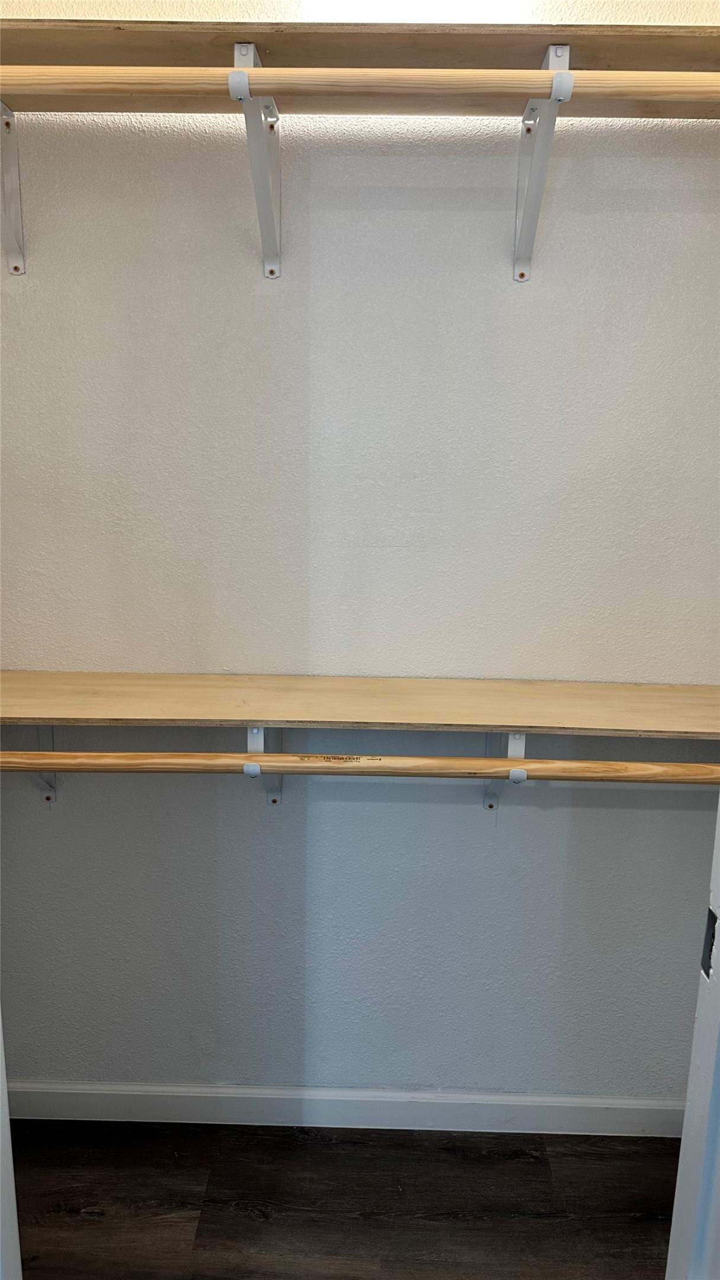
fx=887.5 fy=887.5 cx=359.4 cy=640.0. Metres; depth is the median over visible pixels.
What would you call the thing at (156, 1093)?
baseboard
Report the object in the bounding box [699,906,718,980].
strike plate
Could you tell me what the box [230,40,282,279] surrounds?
shelf bracket
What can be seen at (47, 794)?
shelf bracket
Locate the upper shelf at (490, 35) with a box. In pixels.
[0,18,719,115]
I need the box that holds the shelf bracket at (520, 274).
[512,40,572,283]
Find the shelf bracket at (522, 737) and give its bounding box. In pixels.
[482,731,525,811]
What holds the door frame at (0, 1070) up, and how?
on the floor
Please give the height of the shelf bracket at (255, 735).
0.302 m
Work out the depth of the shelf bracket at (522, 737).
1.76 m
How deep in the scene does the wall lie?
1.81 m
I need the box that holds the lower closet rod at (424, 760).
[0,748,719,783]
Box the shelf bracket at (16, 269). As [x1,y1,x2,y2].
[0,103,26,274]
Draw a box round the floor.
[8,1120,682,1279]
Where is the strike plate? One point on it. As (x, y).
(714, 917)
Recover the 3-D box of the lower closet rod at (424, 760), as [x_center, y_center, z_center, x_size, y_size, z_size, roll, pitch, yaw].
[0.010,0.218,1.518,1.808,0.059,0.054,1,13,1]
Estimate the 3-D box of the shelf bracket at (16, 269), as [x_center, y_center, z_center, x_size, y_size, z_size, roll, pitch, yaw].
[-0.641,-0.799,1.485,0.067,0.301,0.362,1,13,1]
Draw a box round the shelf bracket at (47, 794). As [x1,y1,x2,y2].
[31,724,58,802]
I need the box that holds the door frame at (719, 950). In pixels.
[664,801,719,1279]
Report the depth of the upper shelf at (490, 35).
1.42 m
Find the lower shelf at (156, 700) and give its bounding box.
[0,670,719,738]
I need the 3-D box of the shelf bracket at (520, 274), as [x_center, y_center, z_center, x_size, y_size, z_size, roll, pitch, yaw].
[0.300,-0.787,1.461,0.048,0.315,0.341,1,13,1]
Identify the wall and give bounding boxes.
[0,7,719,1106]
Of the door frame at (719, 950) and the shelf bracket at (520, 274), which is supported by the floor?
the door frame at (719, 950)
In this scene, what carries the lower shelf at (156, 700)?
on the shelf bracket at (255, 735)
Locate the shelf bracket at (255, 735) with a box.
[245,724,282,805]
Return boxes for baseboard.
[6,1080,685,1136]
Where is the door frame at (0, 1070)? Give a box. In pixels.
[0,1013,22,1279]
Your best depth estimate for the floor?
1.88 m

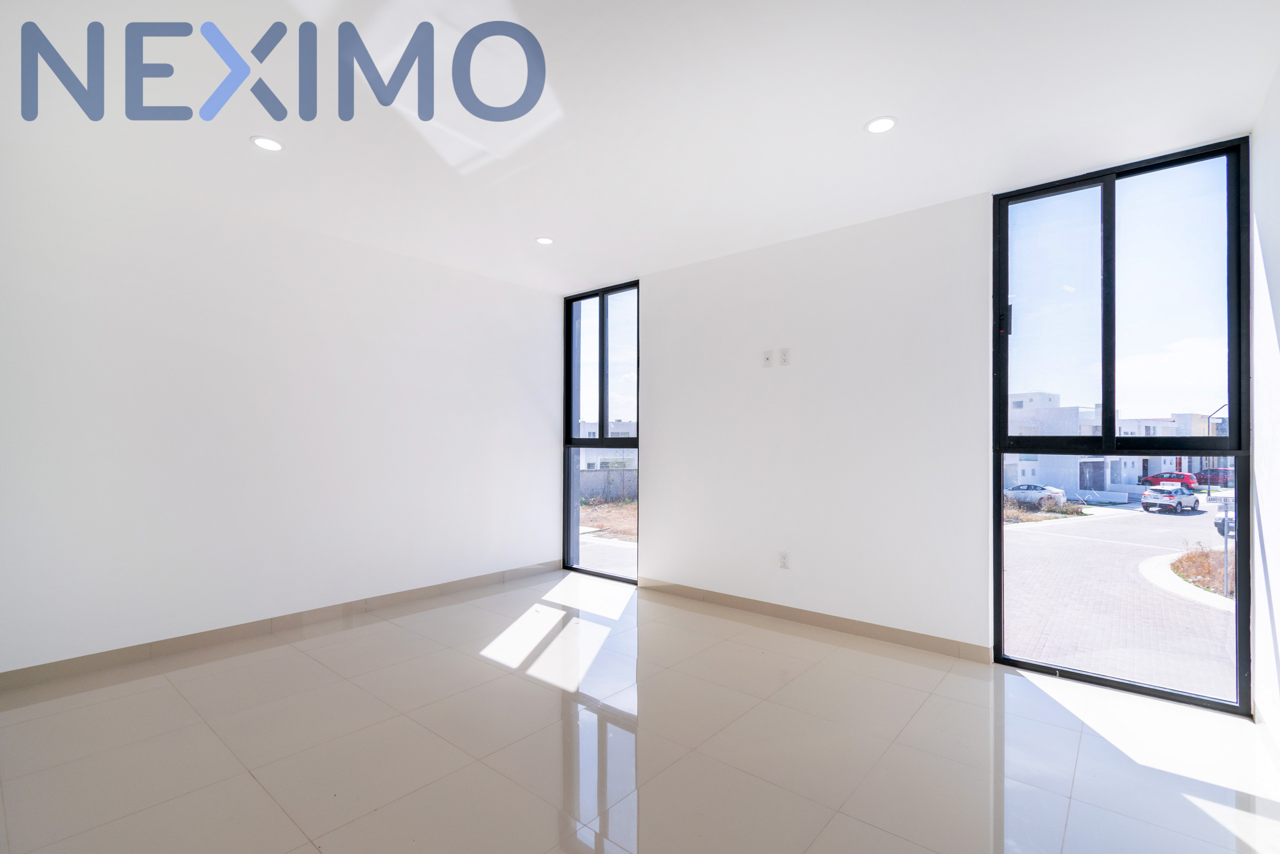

(HOW TO COMPLETE THIS TASK) Excluding images, output exactly the lines from the one that holds "Find the lower" through the final line of the material, both ends included.

(YOUR SOLUTION)
Find the lower shelf at (156, 700) and give its bounding box.
[0,670,719,738]
I need the 3-D box of the shelf bracket at (520, 274), as [x_center, y_center, z_center, x_size, y_size, z_size, roll, pitch, yaw].
[0.300,-0.787,1.461,0.048,0.315,0.341,1,13,1]
Identify the wall and give bounding boxes.
[0,7,719,1106]
Of the door frame at (719, 950) and the shelf bracket at (520, 274), which is supported by the floor?
the door frame at (719, 950)
In this scene, what carries the lower shelf at (156, 700)?
on the shelf bracket at (255, 735)
Locate the shelf bracket at (255, 735) with a box.
[245,724,282,805]
Return boxes for baseboard.
[6,1080,685,1136]
Where is the door frame at (0, 1070)? Give a box. In pixels.
[0,1013,22,1279]
Your best depth estimate for the floor?
1.88 m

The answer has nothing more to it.